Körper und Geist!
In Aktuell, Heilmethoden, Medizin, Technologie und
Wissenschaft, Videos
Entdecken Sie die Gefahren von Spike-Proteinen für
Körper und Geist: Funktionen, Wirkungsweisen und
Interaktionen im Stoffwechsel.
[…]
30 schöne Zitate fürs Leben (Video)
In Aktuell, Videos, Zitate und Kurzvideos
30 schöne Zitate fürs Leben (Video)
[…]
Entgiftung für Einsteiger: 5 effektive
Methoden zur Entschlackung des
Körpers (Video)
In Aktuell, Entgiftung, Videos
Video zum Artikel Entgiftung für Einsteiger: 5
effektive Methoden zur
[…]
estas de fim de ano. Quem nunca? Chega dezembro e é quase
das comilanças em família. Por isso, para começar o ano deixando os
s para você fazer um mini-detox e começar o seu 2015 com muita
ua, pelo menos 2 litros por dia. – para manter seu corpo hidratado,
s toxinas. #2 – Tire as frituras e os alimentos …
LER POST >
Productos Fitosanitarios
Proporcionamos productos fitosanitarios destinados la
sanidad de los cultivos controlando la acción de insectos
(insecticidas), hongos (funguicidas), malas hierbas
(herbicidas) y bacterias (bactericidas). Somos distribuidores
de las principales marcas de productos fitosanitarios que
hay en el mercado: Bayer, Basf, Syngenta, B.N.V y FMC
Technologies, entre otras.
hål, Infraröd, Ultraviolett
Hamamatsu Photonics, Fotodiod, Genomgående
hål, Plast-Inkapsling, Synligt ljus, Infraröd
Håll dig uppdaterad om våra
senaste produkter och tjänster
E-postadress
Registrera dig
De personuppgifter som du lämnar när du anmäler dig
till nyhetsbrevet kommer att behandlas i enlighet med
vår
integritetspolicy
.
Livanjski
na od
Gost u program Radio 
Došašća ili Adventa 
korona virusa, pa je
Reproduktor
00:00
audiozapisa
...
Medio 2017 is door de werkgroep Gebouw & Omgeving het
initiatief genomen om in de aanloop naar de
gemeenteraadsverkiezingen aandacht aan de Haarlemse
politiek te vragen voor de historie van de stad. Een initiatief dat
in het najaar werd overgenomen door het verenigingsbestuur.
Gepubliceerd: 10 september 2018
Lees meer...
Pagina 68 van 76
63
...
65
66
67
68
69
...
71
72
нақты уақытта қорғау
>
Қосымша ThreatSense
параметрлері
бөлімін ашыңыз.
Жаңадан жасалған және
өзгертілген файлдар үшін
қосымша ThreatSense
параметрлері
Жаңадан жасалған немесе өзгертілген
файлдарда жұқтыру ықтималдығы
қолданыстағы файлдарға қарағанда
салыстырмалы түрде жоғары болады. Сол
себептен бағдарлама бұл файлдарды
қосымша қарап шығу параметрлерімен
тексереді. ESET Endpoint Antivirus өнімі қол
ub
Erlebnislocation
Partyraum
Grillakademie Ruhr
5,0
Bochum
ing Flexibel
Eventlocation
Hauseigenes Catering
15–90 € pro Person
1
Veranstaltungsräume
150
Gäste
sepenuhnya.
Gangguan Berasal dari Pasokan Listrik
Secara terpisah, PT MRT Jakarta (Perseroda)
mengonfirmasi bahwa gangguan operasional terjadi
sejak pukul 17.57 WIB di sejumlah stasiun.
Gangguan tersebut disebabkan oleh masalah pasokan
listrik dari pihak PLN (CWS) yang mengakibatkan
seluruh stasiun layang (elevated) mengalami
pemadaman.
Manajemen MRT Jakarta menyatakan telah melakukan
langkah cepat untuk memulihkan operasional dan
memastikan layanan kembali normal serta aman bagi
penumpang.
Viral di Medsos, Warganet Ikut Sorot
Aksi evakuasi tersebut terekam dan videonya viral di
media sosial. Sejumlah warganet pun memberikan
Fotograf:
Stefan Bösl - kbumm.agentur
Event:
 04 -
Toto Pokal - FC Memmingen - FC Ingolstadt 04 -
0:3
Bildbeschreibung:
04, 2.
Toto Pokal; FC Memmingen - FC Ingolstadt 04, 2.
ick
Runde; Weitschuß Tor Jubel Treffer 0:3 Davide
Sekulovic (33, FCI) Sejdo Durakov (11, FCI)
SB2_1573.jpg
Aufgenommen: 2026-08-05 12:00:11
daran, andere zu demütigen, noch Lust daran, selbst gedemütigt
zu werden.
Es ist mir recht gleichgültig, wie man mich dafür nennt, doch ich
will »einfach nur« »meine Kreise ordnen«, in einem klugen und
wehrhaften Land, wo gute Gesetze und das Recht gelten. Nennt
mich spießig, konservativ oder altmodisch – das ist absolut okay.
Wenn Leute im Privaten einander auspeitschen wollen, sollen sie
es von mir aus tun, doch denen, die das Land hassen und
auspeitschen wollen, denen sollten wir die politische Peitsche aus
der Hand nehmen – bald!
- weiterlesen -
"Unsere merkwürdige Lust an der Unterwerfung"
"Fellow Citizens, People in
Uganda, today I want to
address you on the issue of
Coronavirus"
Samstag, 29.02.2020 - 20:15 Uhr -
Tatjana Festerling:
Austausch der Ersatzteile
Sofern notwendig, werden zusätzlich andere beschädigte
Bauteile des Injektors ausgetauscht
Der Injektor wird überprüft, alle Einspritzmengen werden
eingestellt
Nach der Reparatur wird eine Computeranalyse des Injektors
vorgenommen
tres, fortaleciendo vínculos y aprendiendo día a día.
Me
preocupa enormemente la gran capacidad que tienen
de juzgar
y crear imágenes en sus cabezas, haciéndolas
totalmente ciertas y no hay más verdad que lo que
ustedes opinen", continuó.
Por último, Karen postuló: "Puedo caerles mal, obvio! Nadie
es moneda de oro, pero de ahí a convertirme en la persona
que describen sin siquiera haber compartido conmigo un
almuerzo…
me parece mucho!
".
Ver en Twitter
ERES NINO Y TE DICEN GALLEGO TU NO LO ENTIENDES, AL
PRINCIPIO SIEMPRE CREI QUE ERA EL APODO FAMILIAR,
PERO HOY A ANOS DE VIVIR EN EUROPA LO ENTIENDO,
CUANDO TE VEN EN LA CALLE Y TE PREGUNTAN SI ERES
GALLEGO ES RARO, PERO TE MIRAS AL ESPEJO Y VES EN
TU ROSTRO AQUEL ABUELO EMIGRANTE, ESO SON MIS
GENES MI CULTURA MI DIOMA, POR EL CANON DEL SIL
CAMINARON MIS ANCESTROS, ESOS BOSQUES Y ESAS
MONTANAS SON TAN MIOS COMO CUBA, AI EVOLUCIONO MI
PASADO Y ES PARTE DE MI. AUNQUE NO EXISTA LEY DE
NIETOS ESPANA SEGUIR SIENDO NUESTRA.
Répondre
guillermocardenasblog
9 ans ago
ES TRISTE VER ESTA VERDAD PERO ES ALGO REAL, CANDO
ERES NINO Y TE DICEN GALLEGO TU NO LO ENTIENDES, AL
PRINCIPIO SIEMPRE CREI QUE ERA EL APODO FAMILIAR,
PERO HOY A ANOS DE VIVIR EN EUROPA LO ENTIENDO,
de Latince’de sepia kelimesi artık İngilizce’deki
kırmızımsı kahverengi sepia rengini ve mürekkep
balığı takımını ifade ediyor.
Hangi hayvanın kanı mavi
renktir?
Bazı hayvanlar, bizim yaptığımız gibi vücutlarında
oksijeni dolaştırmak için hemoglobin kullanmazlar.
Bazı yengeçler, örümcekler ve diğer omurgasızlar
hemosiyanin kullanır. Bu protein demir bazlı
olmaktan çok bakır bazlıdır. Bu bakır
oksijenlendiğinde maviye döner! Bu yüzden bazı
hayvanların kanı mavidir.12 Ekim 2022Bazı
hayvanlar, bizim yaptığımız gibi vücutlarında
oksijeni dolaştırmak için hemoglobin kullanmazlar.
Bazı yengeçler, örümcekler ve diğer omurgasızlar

________________

*Your task*
The expected reply is a number only, the tally of lines in the data where the word "ThreatSense" is found.

*Worked solution*
2